Ma col disco di debutto Isolation (2018), Kali ha in verità dimostrato di essere un'ottima popstar e di avere un gusto musicale ben più raffinato delle sue foto profilo. Ha una voce delicata molto maliconica e sa mescolare anche il reggaeton più ubiquitario con una scrittura efficace e una serie di trovate produttive che si spingono oltre la media del genere. Kali è giovane ma ha tutta l'aria di una che sa benissimo cosa vuole ed è pienamente conscia delle sue scelte e dei possibili limiti del suo registro interpretativo - qui per dire una sua versione casalinga di Toxic della Spears, dove dimostra che anche mentre cazzeggia al computer seduta per terra in salotto la ragazza sa affondare il coltello nel cuore di una canzone e farla sempre e comunque sua.

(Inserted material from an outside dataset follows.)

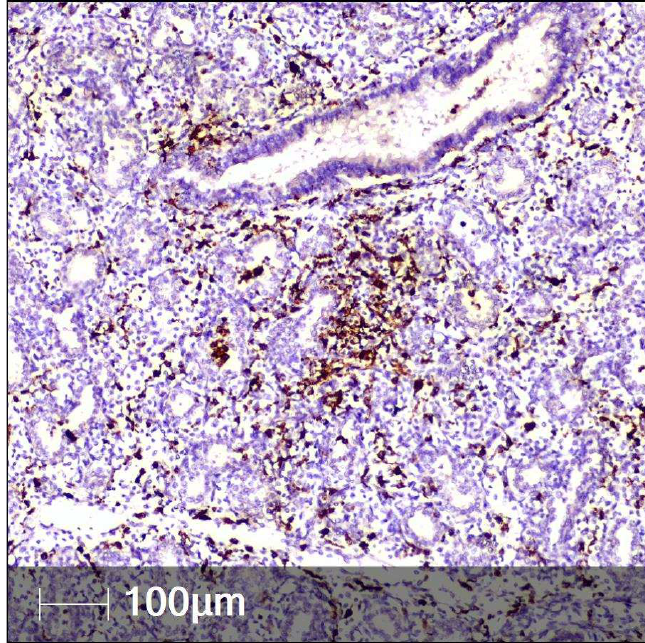
Figure 7. CD68-positive macrophages in fetal lung tissue (IHC).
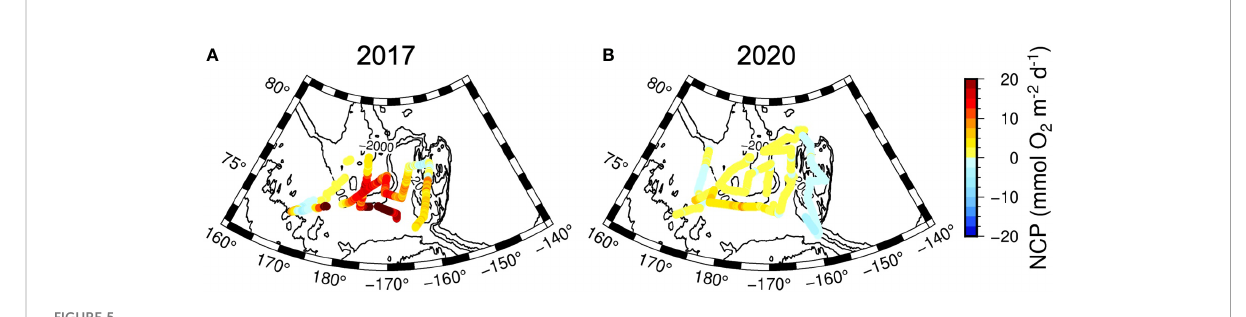
FIGURE 5 Horizontal distribution of NCP in (A) 2017 and (B) 2020.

Il nuovo disco è previsto per il 18 novembre 2020, da quel che mi par di capire dovrebbe essere tutto in lingua spagnola. La foto di copertina è di una bruttezza rara, ma lei ha sempre avuto parecchio pelo sullo stomaco in quanto a immagini:
Vi faranno parte sia Aqui Yo Mando, in coppia con Rico Nasty:
che La Luz, con Jhay Cortez:
Due pezzi piacevoli e molto ben fatti, anche se nessuno dei due per il momento doppia i momenti migliori di Isolation. Mi addolora molto anche l'assenza di Solita, una delle sue canzoni più belle in assoluto e sulla quale io speravo impernasse tutto un disco intero. Aspettiamo titubanti.